JPY: Will the BoJ Ease Again?

It was a mixed day for the Japanese Yen, which traded lower against the U.S, Canadian and New Zealand dollars and higher against the euro and Australian dollar. Tonight the Bank of Japan has a monetary policy announcement and with the economy weak and the Yen at elevated levels, the BoJ could be looking to ease monetary policy again. Intervention in the Yen rarely works and monetary stimulus could be far more effective because when the Bank of Japan surprised the market with a 1% inflation target and an increase in asset purchases in February of this year, they successfully set off a rally in USD/JPY that took the currency pair from 77.50 to 84.15 in one month. Given the recent deterioration in economic data and the slowdown in global growth, the Bank of Japan is widely expected to increase their asset purchase program by JPY10 trillion. However, most economists expect the BoJ to move in October instead of this week because the central bank’s semiannual Outlook Report will be completed and released at that time.
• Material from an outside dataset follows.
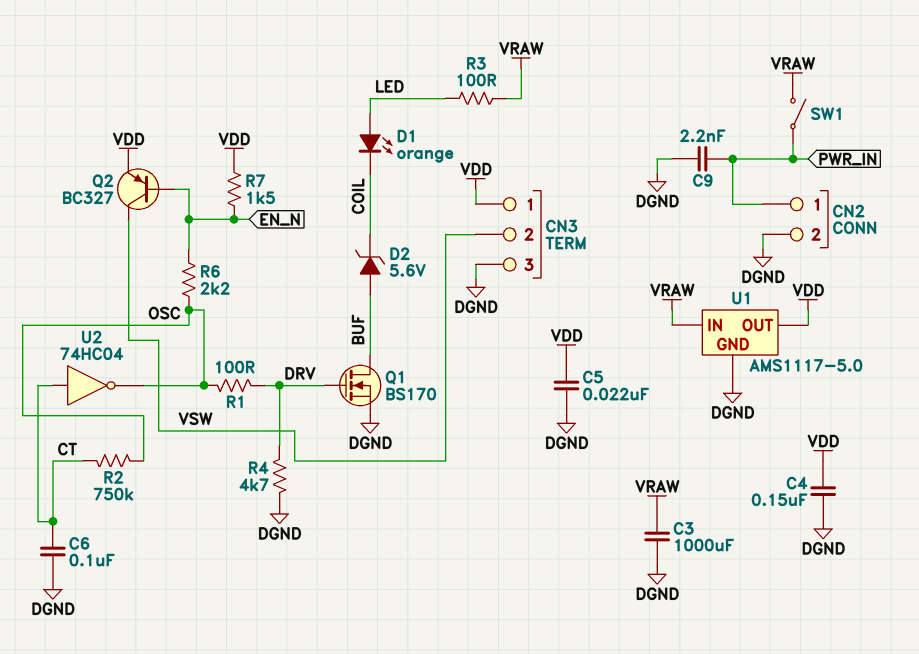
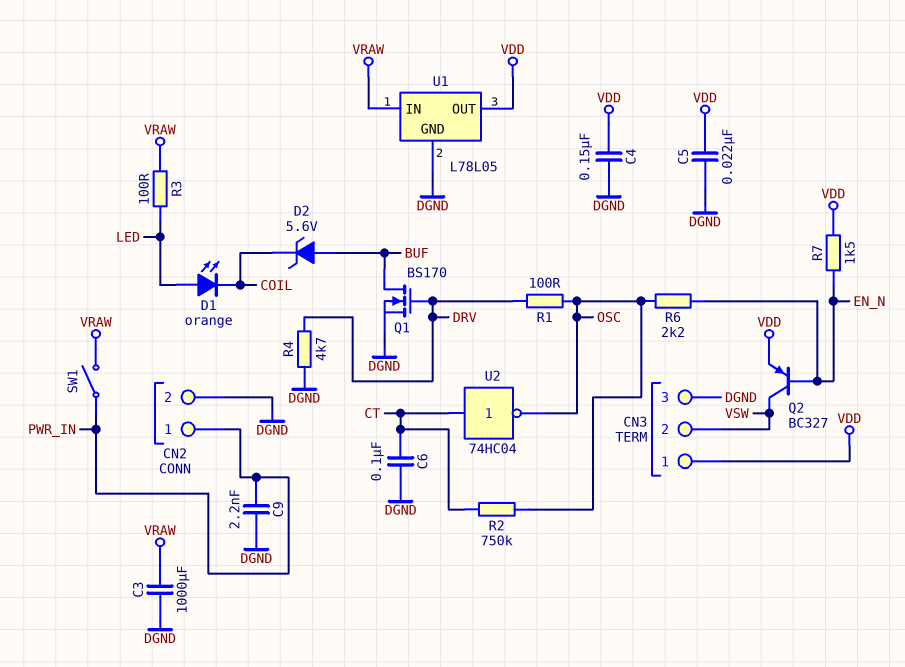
U1: AMS1117-5.0 -> L78L05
Also, it will give the Japanese the opportunity to see how the market reacts to the Federal Reserve and the European Central Bank’s recent actions. If the BoJ were to ease alongside the Fed and the ECB, the surprise would be large enough to drive USD/JPY higher. Even if the central bank doesn’t ease, they are still expected to downgrade their view on exports and their overall assessment of current economic conditions.